Il saute à son tour dans la chaloupe, en démarre le lien, et se met à
ramer de toutes ses forces dans la direction d'une île entrevue à l'heure
du souper, et qu'il espère atteindre avant le lever du soleil.
* * *
Le lecteur est sans doute surpris de voir ici l'ancien serviteur de
madame DeBoismorel rentrer en scène.

Une explication s'impose. La voici.
Madame DeBoismorel était aimée de tous ceux qu'elle avait à son
service; elle les traitait toujours avec douceur et libéralité. C'est dans un
état d'excitation incontrôlable qu'elle avait chassé son fidèle et dévoué
serviteur. Celui-ci en fut plus attristé que vexé. Il croyait d'ailleurs que
sa maîtresse était victime d'une lourde méprise ou d'une odieuse
persécution. Aussi, dans l'espérance de pouvoir lui rendre quelques
bons offices--si humbles fussent-ils--il résolut promptement de la
suivre en France.
En quittant la demeure de sa maîtresse, après avoir eu la précaution de
se couper les cheveux et la barbe--ce qui le rendait méconnaissable, car
il portait une longue barbe--il courut à la basse-ville et prit place sur le
Neptune, quelques minutes avant l'arrivée de madame DeBoismorel.
Nul ne le connaissait à bord, du moins il le croyait.

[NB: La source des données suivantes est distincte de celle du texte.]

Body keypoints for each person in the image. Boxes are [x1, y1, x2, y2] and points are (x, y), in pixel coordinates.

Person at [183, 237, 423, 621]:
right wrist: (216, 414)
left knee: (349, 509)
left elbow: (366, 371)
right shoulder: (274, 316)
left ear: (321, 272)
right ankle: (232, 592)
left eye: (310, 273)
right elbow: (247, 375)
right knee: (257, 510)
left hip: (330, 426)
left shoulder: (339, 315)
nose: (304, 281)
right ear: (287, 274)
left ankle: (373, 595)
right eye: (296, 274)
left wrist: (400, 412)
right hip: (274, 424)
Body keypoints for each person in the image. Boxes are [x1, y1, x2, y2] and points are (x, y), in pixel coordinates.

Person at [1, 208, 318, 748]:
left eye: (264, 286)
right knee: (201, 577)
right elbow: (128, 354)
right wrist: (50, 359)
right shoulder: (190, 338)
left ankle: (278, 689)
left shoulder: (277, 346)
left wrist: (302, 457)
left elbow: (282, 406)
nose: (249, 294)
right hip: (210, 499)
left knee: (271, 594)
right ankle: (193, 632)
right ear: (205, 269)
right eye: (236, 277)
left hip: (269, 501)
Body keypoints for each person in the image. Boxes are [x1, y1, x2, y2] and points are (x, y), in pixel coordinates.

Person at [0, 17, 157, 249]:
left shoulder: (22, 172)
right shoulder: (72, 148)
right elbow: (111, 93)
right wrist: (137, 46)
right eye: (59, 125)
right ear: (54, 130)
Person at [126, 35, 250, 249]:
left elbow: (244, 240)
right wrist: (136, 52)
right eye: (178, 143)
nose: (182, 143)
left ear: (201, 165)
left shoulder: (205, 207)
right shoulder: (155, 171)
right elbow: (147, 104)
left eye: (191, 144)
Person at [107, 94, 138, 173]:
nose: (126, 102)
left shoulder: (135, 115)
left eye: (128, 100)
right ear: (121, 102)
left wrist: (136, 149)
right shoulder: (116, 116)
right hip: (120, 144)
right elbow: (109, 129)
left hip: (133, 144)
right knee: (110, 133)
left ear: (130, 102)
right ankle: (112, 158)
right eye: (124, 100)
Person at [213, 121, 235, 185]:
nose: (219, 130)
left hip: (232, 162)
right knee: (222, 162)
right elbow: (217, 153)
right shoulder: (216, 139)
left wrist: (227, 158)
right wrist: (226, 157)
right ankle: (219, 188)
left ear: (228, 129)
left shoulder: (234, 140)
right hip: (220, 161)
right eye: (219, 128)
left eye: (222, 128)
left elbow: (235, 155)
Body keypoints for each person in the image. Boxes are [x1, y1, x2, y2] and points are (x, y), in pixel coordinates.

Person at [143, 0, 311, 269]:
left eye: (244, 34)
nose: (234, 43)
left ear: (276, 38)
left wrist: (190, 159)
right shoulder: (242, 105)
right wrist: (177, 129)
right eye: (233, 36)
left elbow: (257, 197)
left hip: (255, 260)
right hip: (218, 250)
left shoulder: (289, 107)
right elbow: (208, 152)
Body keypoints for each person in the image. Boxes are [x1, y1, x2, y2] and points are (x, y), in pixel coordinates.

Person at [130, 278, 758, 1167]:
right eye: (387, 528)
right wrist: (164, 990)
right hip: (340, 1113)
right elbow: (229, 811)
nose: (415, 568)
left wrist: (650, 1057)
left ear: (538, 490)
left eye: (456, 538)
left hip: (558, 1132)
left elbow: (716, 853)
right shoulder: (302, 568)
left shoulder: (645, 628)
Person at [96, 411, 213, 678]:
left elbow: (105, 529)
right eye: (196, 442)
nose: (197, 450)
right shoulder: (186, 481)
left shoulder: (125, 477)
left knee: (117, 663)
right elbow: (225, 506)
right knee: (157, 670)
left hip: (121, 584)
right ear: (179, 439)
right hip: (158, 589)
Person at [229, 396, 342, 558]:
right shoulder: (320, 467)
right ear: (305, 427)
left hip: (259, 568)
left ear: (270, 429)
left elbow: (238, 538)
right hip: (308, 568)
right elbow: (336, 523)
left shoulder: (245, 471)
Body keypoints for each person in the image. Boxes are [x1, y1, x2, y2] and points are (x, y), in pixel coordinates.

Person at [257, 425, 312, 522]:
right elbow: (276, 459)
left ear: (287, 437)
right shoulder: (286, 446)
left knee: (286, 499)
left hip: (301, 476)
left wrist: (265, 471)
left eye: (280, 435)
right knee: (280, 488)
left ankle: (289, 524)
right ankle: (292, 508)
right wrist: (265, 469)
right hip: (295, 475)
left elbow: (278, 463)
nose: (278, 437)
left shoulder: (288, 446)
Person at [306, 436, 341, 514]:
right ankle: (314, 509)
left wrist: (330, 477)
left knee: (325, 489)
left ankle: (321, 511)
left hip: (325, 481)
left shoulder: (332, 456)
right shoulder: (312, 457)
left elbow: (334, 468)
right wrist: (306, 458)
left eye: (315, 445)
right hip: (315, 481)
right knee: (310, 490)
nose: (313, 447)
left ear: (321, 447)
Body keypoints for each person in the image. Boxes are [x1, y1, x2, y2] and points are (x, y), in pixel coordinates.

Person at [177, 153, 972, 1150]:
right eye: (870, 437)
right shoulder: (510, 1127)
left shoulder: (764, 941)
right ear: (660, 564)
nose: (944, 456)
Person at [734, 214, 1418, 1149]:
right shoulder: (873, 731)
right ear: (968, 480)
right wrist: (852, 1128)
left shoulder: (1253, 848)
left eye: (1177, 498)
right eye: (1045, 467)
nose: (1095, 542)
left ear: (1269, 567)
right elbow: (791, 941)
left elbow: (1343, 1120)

Cependant, par prudence, il sortait rarement de sa cabine, prétextant
avoir le mal de mer.
Il dormait peu, et les cris de madame DeBoismorel parvenaient jusqu'à
lui.
Jugeant sa maîtresse bien malade, et redoutant pour elle les dangers
d'une longue traversée, il décida de l'arracher par la fuite à sa captivité.
Il n'attendait qu'une occasion favorable pour mettre son projet à
exécution, car il ne voulait courir aucun risque.
Or, un soir que la mer était calme et le ciel étoilée, il observa que
l'officier à la vigie était un vieux marin à l'oeil encore assez vif, mais à
l'oreille très dure. Il avait peu à craindre de celui-là. Mais Il n'était pas
aussi rassuré sur le compte du timonier, jeune et solide gaillard.